[WHAT TO WORK ON] In the rows below, change "Leave a Comment" to "Add a Comment" and leave everything else as it is.

[LISTED ENTRIES]
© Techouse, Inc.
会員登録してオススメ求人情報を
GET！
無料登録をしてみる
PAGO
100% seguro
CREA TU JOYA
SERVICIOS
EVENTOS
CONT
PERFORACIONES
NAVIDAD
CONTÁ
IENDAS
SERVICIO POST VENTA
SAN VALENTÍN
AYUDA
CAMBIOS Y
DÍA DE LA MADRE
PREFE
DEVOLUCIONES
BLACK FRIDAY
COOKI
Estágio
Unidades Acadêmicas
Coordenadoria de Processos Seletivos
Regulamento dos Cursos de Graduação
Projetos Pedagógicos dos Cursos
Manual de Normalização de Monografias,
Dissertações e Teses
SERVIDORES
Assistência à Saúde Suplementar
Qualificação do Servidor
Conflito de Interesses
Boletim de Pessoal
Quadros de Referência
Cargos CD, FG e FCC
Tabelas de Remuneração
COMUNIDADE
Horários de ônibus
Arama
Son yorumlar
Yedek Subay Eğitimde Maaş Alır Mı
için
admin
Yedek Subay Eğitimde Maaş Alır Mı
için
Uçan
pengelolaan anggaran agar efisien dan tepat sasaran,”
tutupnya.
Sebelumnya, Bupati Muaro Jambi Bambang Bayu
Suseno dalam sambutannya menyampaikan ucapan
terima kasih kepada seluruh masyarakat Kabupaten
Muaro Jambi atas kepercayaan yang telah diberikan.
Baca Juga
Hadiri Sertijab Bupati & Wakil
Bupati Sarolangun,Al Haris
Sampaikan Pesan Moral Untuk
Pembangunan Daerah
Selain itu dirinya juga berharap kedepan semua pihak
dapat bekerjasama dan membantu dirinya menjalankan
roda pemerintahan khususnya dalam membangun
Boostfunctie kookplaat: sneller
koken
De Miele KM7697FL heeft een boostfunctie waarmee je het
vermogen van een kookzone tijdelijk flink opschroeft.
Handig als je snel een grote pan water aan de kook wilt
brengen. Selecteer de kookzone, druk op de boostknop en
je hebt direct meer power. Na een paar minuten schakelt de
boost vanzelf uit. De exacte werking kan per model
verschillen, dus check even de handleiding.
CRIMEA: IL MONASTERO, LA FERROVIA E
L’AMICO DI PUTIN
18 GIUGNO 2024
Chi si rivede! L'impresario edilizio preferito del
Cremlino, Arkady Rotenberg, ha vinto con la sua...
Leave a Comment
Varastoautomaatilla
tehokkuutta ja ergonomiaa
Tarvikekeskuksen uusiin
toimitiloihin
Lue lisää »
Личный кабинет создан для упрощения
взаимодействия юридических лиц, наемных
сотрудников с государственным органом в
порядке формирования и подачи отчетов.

[ANSWER TO THIS TASK]
© Techouse, Inc.
会員登録してオススメ求人情報を
GET！
無料登録をしてみる
PAGO
100% seguro
CREA TU JOYA
SERVICIOS
EVENTOS
CONT
PERFORACIONES
NAVIDAD
CONTÁ
IENDAS
SERVICIO POST VENTA
SAN VALENTÍN
AYUDA
CAMBIOS Y
DÍA DE LA MADRE
PREFE
DEVOLUCIONES
BLACK FRIDAY
COOKI
Estágio
Unidades Acadêmicas
Coordenadoria de Processos Seletivos
Regulamento dos Cursos de Graduação
Projetos Pedagógicos dos Cursos
Manual de Normalização de Monografias,
Dissertações e Teses
SERVIDORES
Assistência à Saúde Suplementar
Qualificação do Servidor
Conflito de Interesses
Boletim de Pessoal
Quadros de Referência
Cargos CD, FG e FCC
Tabelas de Remuneração
COMUNIDADE
Horários de ônibus
Arama
Son yorumlar
Yedek Subay Eğitimde Maaş Alır Mı
için
admin
Yedek Subay Eğitimde Maaş Alır Mı
için
Uçan
pengelolaan anggaran agar efisien dan tepat sasaran,”
tutupnya.
Sebelumnya, Bupati Muaro Jambi Bambang Bayu
Suseno dalam sambutannya menyampaikan ucapan
terima kasih kepada seluruh masyarakat Kabupaten
Muaro Jambi atas kepercayaan yang telah diberikan.
Baca Juga
Hadiri Sertijab Bupati & Wakil
Bupati Sarolangun,Al Haris
Sampaikan Pesan Moral Untuk
Pembangunan Daerah
Selain itu dirinya juga berharap kedepan semua pihak
dapat bekerjasama dan membantu dirinya menjalankan
roda pemerintahan khususnya dalam membangun
Boostfunctie kookplaat: sneller
koken
De Miele KM7697FL heeft een boostfunctie waarmee je het
vermogen van een kookzone tijdelijk flink opschroeft.
Handig als je snel een grote pan water aan de kook wilt
brengen. Selecteer de kookzone, druk op de boostknop en
je hebt direct meer power. Na een paar minuten schakelt de
boost vanzelf uit. De exacte werking kan per model
verschillen, dus check even de handleiding.
CRIMEA: IL MONASTERO, LA FERROVIA E
L’AMICO DI PUTIN
18 GIUGNO 2024
Chi si rivede! L'impresario edilizio preferito del
Cremlino, Arkady Rotenberg, ha vinto con la sua...
Add a Comment
Varastoautomaatilla
tehokkuutta ja ergonomiaa
Tarvikekeskuksen uusiin
toimitiloihin
Lue lisää »
Личный кабинет создан для упрощения
взаимодействия юридических лиц, наемных
сотрудников с государственным органом в
порядке формирования и подачи отчетов.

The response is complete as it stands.